A friendly .NET 10 guide to Testcontainers: real databases in Docker, shared container fixtures, clean test isolation, faster CI, and the mistakes to avoid.

11 min readUpdated February 9, 2026

The food-stall on wheels

Think about a street food stall in your city. A good one is set up fresh in the morning. The vendor wheels in a clean cart, lights the stove, cooks all day, and at night packs everything away. The next morning, a fresh clean cart appears again. Nothing from yesterday is left lying around.

Now imagine if the vendor never cleaned up. Old onions from Monday, half-cooked rice from Tuesday, a sticky pan from Wednesday. By Friday nobody could trust the food. You would never know if today's stomach ache came from today's lunch or from Monday's leftovers.

Integration testing has the same problem. If your tests reuse an old, dirty database, you can never trust the result. A test might pass only because some leftover row from an earlier test was sitting there. Testcontainers is the fresh cart on wheels. Before your tests run, it wheels in a clean, real database inside a Docker container. After your tests finish, it packs everything away. Every test run starts from a known, clean state.

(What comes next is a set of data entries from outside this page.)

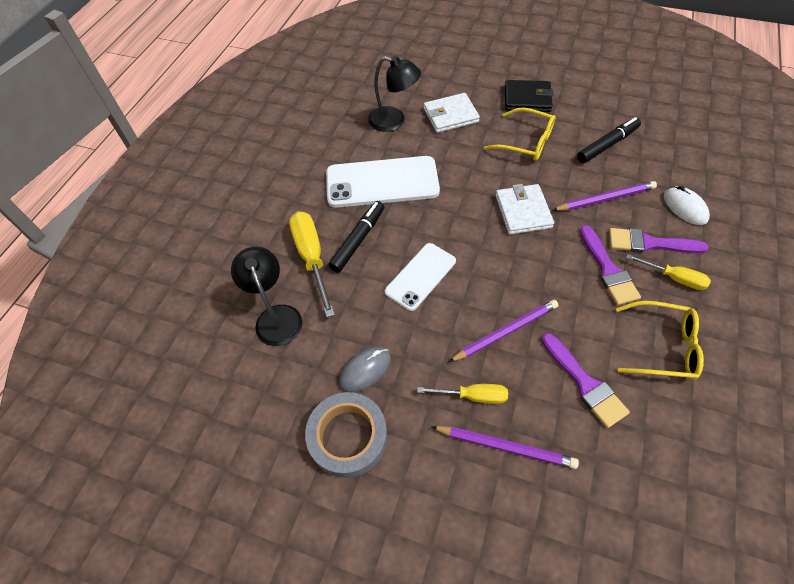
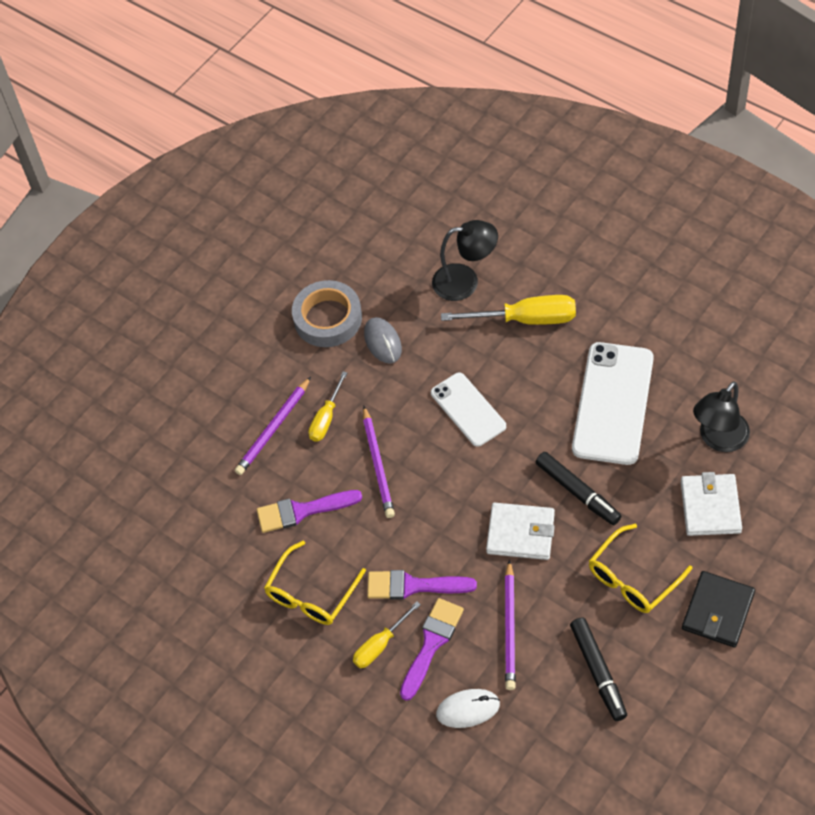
camera: 110 degrees right, 0 degrees up
(358, 240) = (535, 364): black marker -> black marker (578, 492)

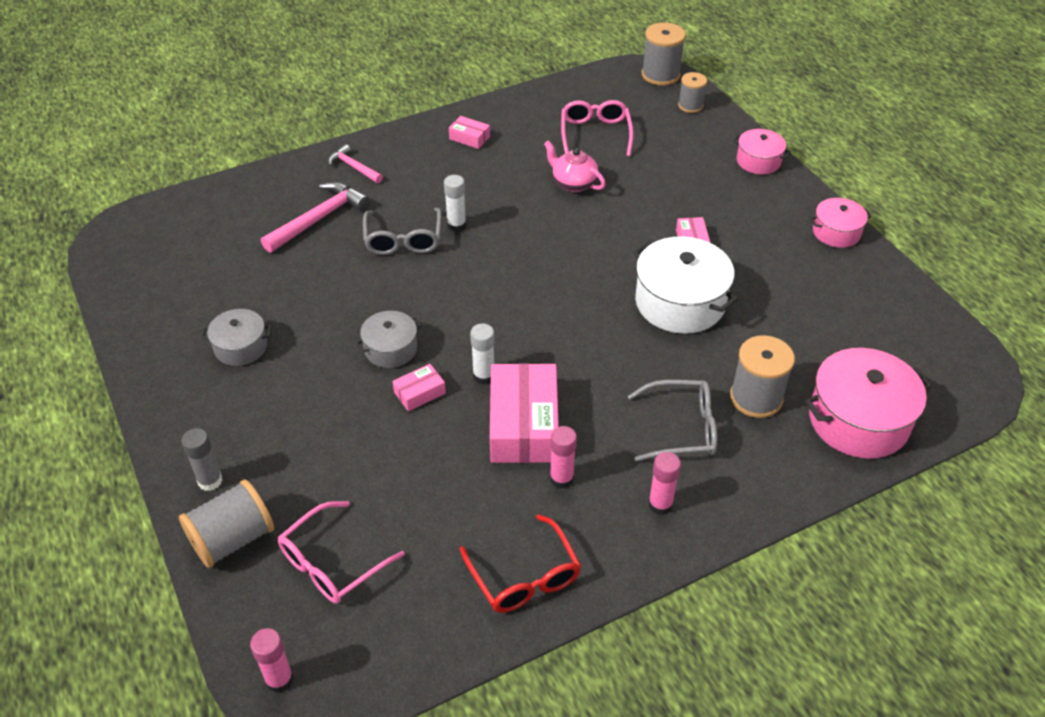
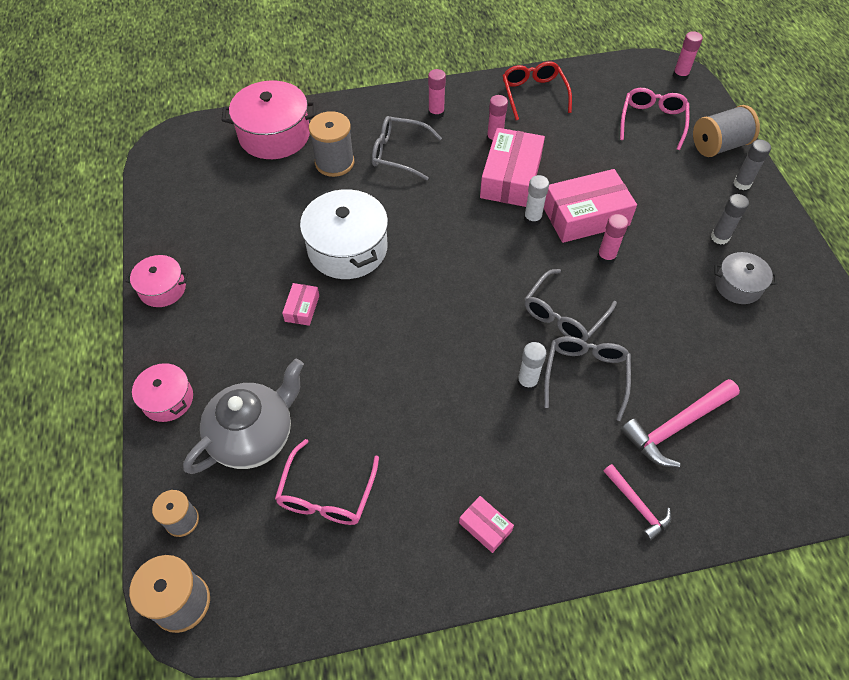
camera: 165 degrees left, 10 degrees up
(253, 399) = (719, 237): none -> grey glue stick
(332, 563) = (652, 121): pink glasses -> pink glasses turned 45 degrees counterclockwise
(391, 349) = (606, 257): grey pot -> pink glue stick
(419, 393) = (585, 216): pink box -> pink box, size x2.15
(430, 284) = (564, 315): none -> grey glasses
(573, 183) = (384, 414): pink teapot -> none
(672, 153) = (254, 436): none -> grey teapot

In this guide you will learn how to use Testcontainers well in .NET 10, the patterns that keep tests fast, and the small mistakes that quietly break test suites.

What problem does Testcontainers actually solve?

When you write tests, you have to decide what your code talks to. A unit test talks to nothing real. An integration test talks to a real database, a real cache, or a real message queue.

For years, people faked the database with an in-memory provider because real databases were slow and annoying to set up. But fakes lie. A fake database does not check foreign keys the same way. It does not run the same SQL. So a test could pass against the fake and fail in production.

Testcontainers fixes this by starting the real thing in a container, just for the test run.

Where Testcontainers sits between your tests and a real database engine

The key idea: your test never knows the messy details. It just asks the fixture for a connection string and gets one. Testcontainers handles pulling the image, starting the container, waiting until it is ready, and tearing it down.

Your first container

Here is a small fixture that starts a PostgreSQL container. We use xUnit and the Testcontainers.PostgreSql package. The IAsyncLifetime interface gives us an async start (InitializeAsync) and an async stop (DisposeAsync).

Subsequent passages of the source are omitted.